Very few systems recommend that you do this, but set the local time outside of the BIOS. There are technical reasons for this, but with my aging brain I can never remember them 🙂 Oli – you’re one of the few Linux users that I know that does this. Oh, and I’m pretty sure neither Windows or OS X give you the option to set time from BIOS. 🙂
“Partitioning is dangerous and by no means good for a novice user to play with and even for a seasoned pro, going through and making your own partitions is a pain in the arse that I’m sure we’d all like to forgo.”
Huh? Well, golly me, Linux distributions have offered partitioning schemes for quite some time now, have you ever tried FIPS Oli? That was my first way of partitioning and dual booting between Linux and Windows 98. Windows and OS X get away with this problem, because they do NOT encourage multi booting operating systems, in fact, they try to make it as hard as possible for the obvious reasons.

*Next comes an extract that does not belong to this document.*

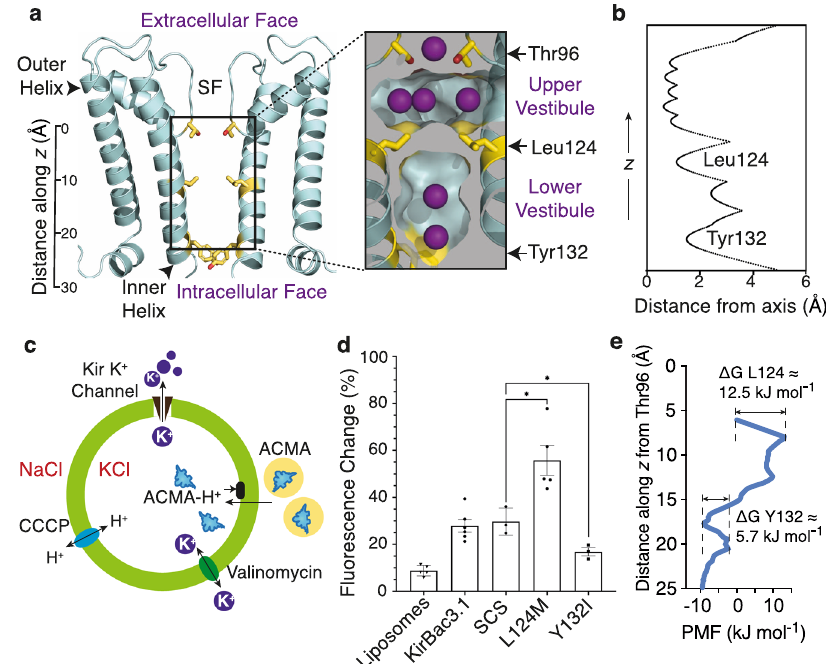
Fig. 1 Branched aliphatic side chains form a barrier to ions within the conduction pathway. a Ribbon representation of the KirBac3.1 pore (cyan); for clarity, only two subunits are shown. The side chains of Leu124, Tyr132 and Thr96 are depicted (yellow sticks). A scale bar indicates the distance (Å) from the centre of mass of Thr96. SF indicates the location of the selectivity fi lter. Insert shows a longitudinal section depicting the accessible surface of the pore interior, highlighting the steric barrier provided by the Leu124 cluster. Potassium ions at binding sites are depicted in purple. b Pro fi le of the pore radius through the transmembrane domain of KirBac3.1 calculated using HOLE 56 . Distances are relative to the molecular axis. c Schematic of the ACMA assay. A lipid-soluble proton-sensitive dye (ACMA) is equilibrated with proteoliposomes (green circle) in isotonic solution (K + in /Na + out ), prior to addition of the protonophore, carbonyl cyanide m-chlorophenyl hydrazone (CCCP). Protons moving into the liposome via CCCP bind ACMA to form ACMA-H + , which does not fl uoresce, resulting in a decrease in total fl uorescence emission. Proton in fl ux is balanced by K + ef fl ux through Kir. Protonated ACMA cannot pass out through the membrane. Limiting fl uorescence is determined by addition of the speci fi c K + ionophore valinomycin. The total fl uorescence change measured in the assay is summed from individual proteoliposomes. d Summary functional assay data for the Leu124M ( n = 5 independent samples) and Tyr132I ( n = 3) point mutants represented as mean ± SEM. Values of n for control samples are 5, 6 and 3 for liposome-only, KirBac3.1 and KirBac3.1-SCS samples respectively. Data analysis was by two-sided t-test analysis of variance and refers to pairwise comparisons to KirBac3.1-SCS as indicated (ns = non-signi fi cant; * p ≤ 0.05). Comparative p-values for KirBac3.1-SCS to Y132I and L124M are 0.265 and 0.249, respectively. Dunnett ’ s test was applied to adjust for multiple comparisons to each control. e PMF along the molecular axis, oriented to match the inset in ( a ). Distances along z are relative to the centre of mass of the four Thr96 sidechains. Source data are provided as a Source data fi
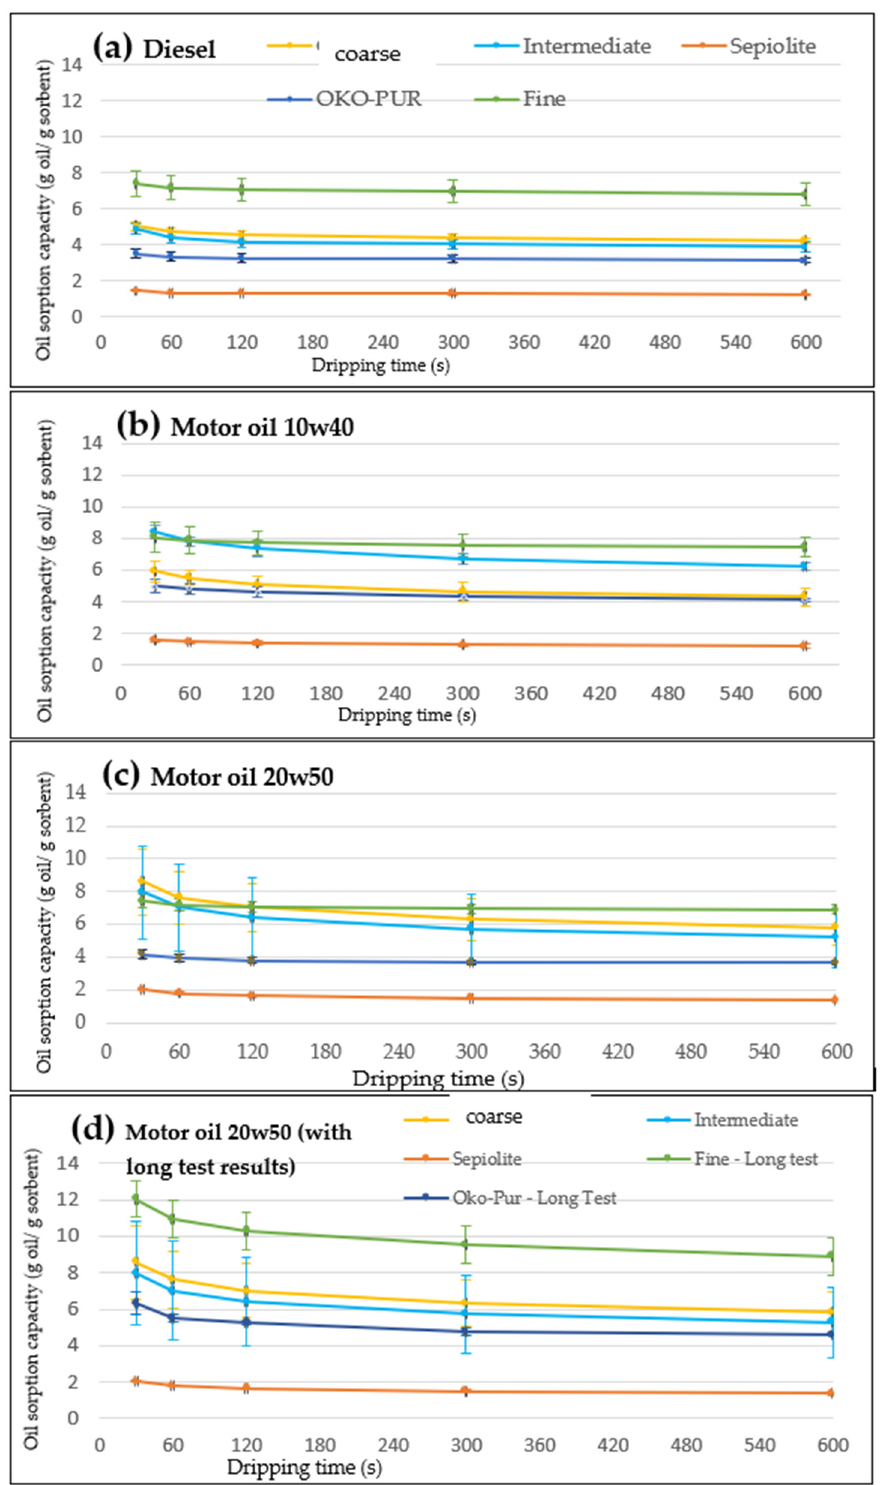
Figure 4. Results of the oil sorption capacity tests performed with ( a ) diesel, ( b ) 10w40 oil, ( c ) 20w50 oil, and ( d ) 20w50 oil in long test (contact time 24 h). The results obtained for the coarse PUF are indicated in the legend as “over 0.71” .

If you’re installing this onto a single PC, with no other operating system, I suspect it’ll be as we Aussies say ‘a piece of piss’. That said, I’ve never liked the Mandrake disk partitioning utility 😉
“Konq isn’t a viable alternative”
That’s bloody baloney. Bullshit. I could think of a few other Aussie comments to make about this comment 😉
“The layout of software in the K Menu isn’t something I’m particularly impressed with.”
I’ve never been entirely happy with kmenu myself, but it’s no worse than most other menu systems built into operating systems, certainly no worse than XP’s retarded fancy new menu style.

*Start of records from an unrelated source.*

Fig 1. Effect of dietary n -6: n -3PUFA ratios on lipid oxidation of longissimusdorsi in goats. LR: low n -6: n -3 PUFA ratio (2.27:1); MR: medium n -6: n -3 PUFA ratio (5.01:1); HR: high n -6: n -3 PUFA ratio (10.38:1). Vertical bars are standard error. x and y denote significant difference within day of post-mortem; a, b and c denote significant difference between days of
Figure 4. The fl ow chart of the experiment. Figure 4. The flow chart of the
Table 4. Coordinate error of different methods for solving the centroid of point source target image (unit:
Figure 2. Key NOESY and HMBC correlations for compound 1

“Just a dirty comparison in size: #ubuntu on freenode has 1253 users in while #pclinuxos-support has just 25. Not the world’s most accurate metric but one all the same.”
Ah. I thought he was an Ubuntu user, this confirms it. His point is? Did he try the PCLinuxOS forums? I presume that he would have probably gotten an answer, maybe not instantly, but gees…you’re using a free (as in cost) operating system, and you want instant free support as well? That priviledge costs you big money if you’re using OS X or Microsoft Windows.
My impressions after reading both reviews is that both reviewers are Ubuntu users, and consider the way that Ubuntu does this as “the way to do it sonny boy”. This is not necessarily the case, and I would argue that it’s a bad thing to ask for, because, as the old saying goes, “variety is the spice of life”. If you prefer Ubuntu, go use it. Don’t bother reviewing non Ubuntu distros cos they don’t work the way that Ubuntu does, or you prefer. If you’re going to criticise a distro, make valid points and remember to criticise others as well, not just make an example of the current distro being reviewed. To be honest, both of the reviewers sound like Linux newbs (nothing wrong with that) who have a very limited set of knowledge and very limited experience with GNU/Linux. I’m not saying I’m an expert, I’m not, but I’ve been around probably a lot longer than either of them, and seen a wee bit more than either of them.
Here endeth my dissection of their reviews.
Since when did novice users being able to reinstall graphic card/sound card loading up the latest of games flawlessly?
Its vista time because of the directx even if SDL is far more superior devs arnt simply intrested .
And as far as it goes for clones Reactos will never be finished it hasnt even ntfs support
I rather run my nlited windows for now
2007-05-30 8:28 amwakeupneo
You’re a little off topic but allow me to summarise your comment:
I don’t know how to use Linux so it sucks. I mostly use my PC for games. Windows rules.
I think both this release and Mandriva 2007.1 show us that Mandriva and it’s related cousin PCLinuxOS are far from dead and keep kicking buts!
A couple of days ago He published a review on the latest version of PCLinuxOS. The first draft was, admittedly rather skewed because one feature He deemed essential was buried in the help documentation. Once He started getting feedback to the contrary, He immediately looked at things again and adjusted large portions of the review to reflect things more accurately.